*** Entries provided ***

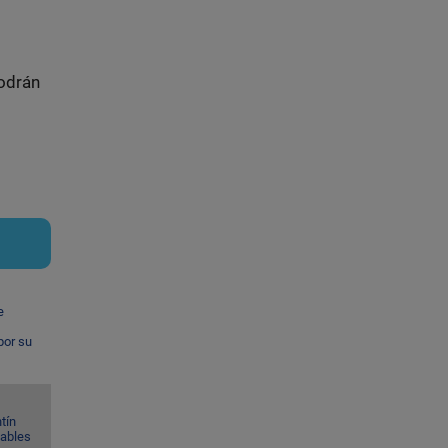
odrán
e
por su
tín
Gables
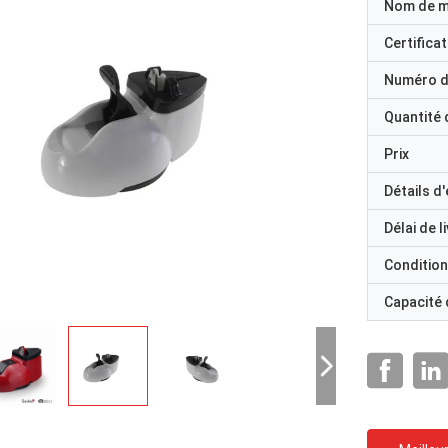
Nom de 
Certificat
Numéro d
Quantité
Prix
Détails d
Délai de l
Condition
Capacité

*** End of Entries provided ***

### Aim of the task
Full transcription without images: please go through the records and repeat them exactly.

### Response area
odrán
e
por su
tín
Gables
Nom de 
Certificat
Numéro d
Quantité
Prix
Détails d
Délai de l
Condition
Capacité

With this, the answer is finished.